Living was hard for the people of Cardiff and its surrounding valleys. Coal-burning fires heated the small ovens in which housewives did their cooking. A kettle was boiled on the fire and in houses everywhere a stock pot hung over the flames, or a saucepan of stew warmed on the hob. Many houses were without electricity with gas lights providing illumination during the hours of darkness, and the bedrooms, unheated, would have candles burning to flicker away the shadows. In some houses there were fire grates in the bedrooms but few could afford to light these and they would only be used at times of illness. These were frugal times, but worse suffering was to come by the end of the decade when the world would once again be thrown into the chaos of global war.
It had been a mere twenty years since the guns of the Great War, the so called war to end all wars, had fallen silent and yet on 3 September 1939, the South Wales Echo carried the headline: BRITAIN DECLARES WAR.
South Wales Echo , September 1939.
It was no real surprise; many had felt the breakout of war was inevitable as the build-up of hostilities had been there to see for many months, years even. In June 1939, the South Wales Echo published an article asking how strong Germany was and concluded by saying that Germany was a formidable friend, but also a potential enemy. The newspaper called the country a fortress in the heart of Europe that could not be blasted from within or without. It was true that the Nazis under the leadership of Adolf Hitler had secured one success after another, but there was much political unrest in Germany, and although there were many enemies of the Nazi regime within the country itself these were viewed as being weak and ineffectual.
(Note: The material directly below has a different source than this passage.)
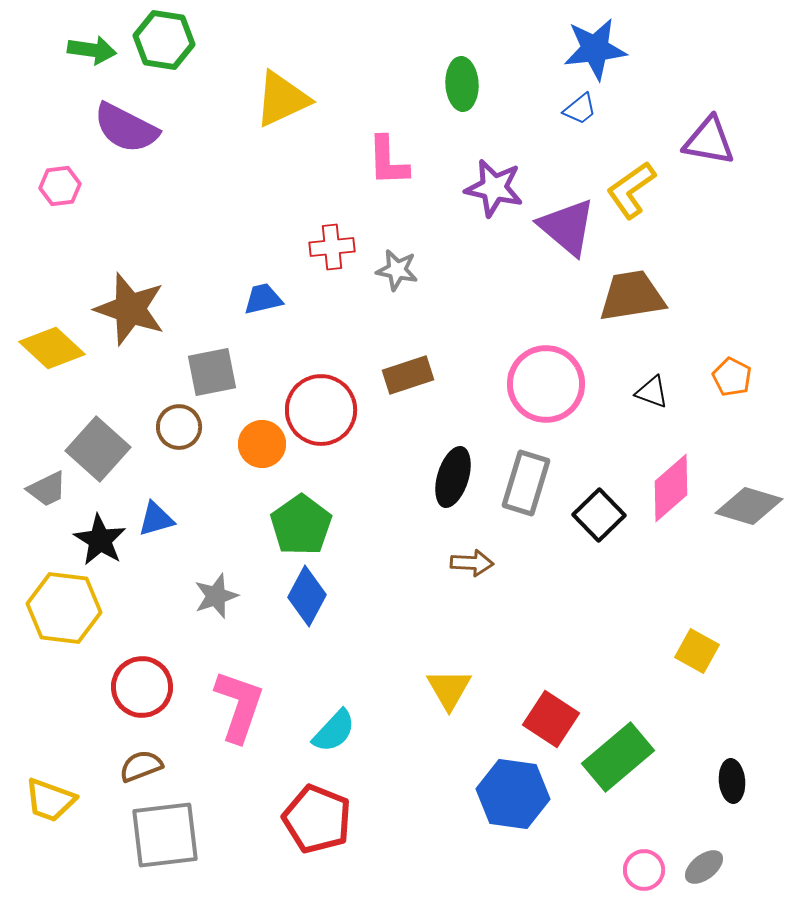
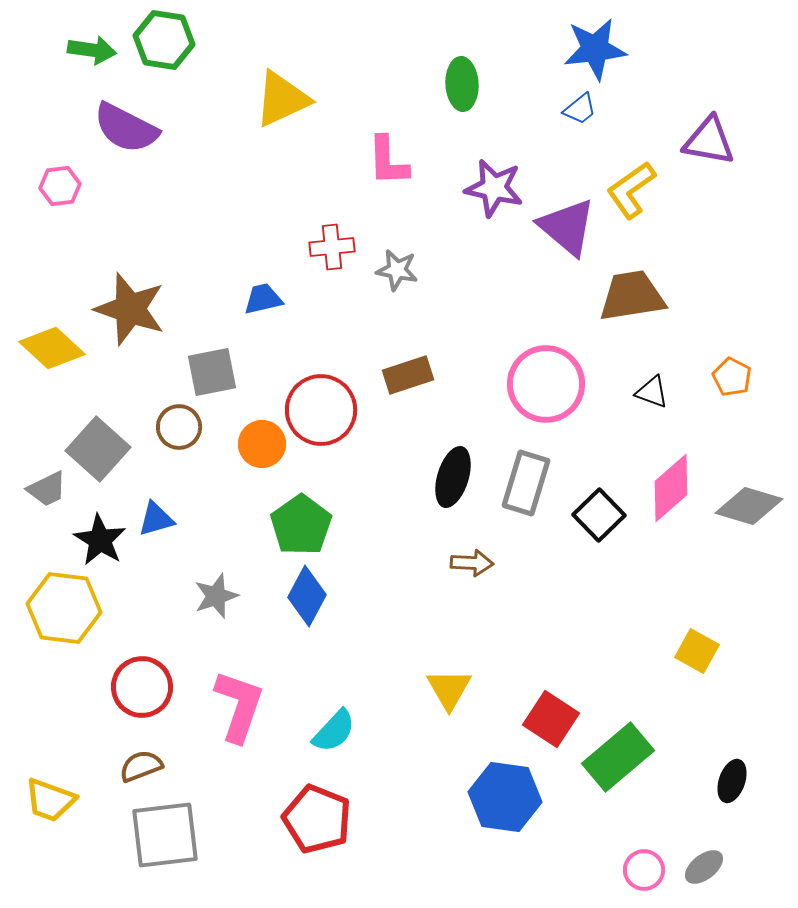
black ellipse at (732, 781): rotated 24 degrees clockwise
blue hexagon at (513, 794): moved 8 px left, 3 px down
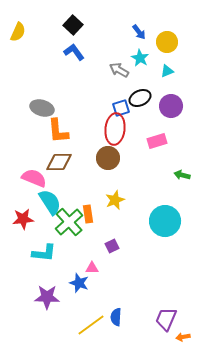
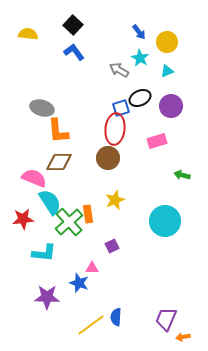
yellow semicircle: moved 10 px right, 2 px down; rotated 108 degrees counterclockwise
Throughout that summer, newspapers across the country carried one alarming headline after another. Situation Very Serious was how the Echo summed up the international crisis building up in the Free City of Danzig, which had been under Nazi control since 1933. Following the First World War and the Treaty of Versailles, control of Danzig had been given to the Polish, but in the years since, the German population in the region had risen to such an extent that a census taken in 1929 revealed that 95 per cent of the population were German-born. So it was little surprise when in 1933 the Nazi party won an overall majority and took control of the senate. Democratic opposition to the party was immediately suppressed and due to anti-Semitic persecution, many Poles fled the region. Things came to a head in 1938 when, acting on the orders of Adolf Hitler, the German Minister of Foreign Affairs, Joachim von Ribbentrop, demanded the Free City be incorporated into the Reich.